The 9600GT makes for an attractive SLI solution, due to the relative low price of a pair of cards. However, in almost any case, you are still better off going with a single card, such as a 8800 GTS 512MB, than picking up a pair of 9600GT's off of the get-go. The strength of SLI still lies in having that upgrade path open to you in the future. Especially as the price of video cards continually fall.
Overclocking
The cooling solution on the Palit 9600GT Sonic looked fairly effective, so overclocking prospects looked good. Although the Palit 9600GT Sonic edition is a factory-overclocked model, with the core clock boost of 50 MHz, a memory clock increase of 200 MHz, and a hearty shader clock push of 125 MHz, we were hoping that we'd people push it to even further heights.
The Palit 9600GT Sonic comes with its own utility called 'VDOTool', that is similar in design to Expertool packaged with Gainward cards. It is a nice program -- little resource overhead, but with extensive functionality. As always, we set the fan manually to run at 100%, and started increasing our clock speeds by 10 MHz increments until we hit walls.
Although the card could run for some time at an impressive 784 / 2194 / 1991 (core / memory / shader clock) setting, it was not stable at this speed.
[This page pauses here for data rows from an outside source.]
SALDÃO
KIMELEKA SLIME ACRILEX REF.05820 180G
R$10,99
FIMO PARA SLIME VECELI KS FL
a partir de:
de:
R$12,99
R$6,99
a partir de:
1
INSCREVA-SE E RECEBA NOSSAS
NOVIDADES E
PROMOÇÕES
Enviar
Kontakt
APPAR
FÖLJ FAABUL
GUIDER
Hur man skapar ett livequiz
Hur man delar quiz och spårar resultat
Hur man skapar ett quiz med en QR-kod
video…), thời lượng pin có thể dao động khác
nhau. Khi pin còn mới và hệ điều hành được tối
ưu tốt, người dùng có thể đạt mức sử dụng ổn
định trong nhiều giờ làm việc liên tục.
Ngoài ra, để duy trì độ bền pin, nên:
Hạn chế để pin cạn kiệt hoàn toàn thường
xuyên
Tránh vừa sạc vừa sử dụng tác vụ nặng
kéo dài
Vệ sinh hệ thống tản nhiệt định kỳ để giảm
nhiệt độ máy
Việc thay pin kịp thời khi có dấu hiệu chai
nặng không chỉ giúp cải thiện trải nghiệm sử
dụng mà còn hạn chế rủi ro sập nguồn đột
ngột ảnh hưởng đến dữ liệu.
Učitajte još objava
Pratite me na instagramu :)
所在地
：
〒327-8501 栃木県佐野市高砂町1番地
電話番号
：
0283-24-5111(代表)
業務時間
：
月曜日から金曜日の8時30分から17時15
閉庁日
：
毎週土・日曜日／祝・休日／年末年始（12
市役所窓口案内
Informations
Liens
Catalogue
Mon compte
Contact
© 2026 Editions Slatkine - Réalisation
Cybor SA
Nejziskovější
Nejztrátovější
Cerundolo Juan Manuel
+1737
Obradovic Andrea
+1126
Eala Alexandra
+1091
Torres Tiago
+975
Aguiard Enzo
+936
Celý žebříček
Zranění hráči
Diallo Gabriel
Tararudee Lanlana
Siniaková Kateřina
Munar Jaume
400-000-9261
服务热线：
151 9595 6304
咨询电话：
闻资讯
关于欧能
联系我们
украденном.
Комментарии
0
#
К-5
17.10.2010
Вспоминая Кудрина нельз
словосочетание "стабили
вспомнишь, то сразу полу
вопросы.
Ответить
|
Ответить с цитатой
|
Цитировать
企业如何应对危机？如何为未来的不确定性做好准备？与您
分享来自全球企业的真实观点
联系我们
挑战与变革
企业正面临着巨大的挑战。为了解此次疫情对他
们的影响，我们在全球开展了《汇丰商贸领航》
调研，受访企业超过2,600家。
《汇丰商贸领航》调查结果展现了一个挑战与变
It wasn't until we went down to 760 / 2168 / 1912 that the card was able to complete a hour of intensive GPU activity without crashing.
With the 9600GT Sonic already being overclocked, these are pretty solid overclocking gains. With the default reference 9600GT's clocks being 650 / 1800 / 1625, running our Palit 9600GT Sonic at 760 / 2168 / 1912 rock steady was enough to put a big grin on our faces. Another thing to be happy about was that the 9600GT Sonic's fan is a fairly quiet -- even running at 100% power it wasn't incredibly loud.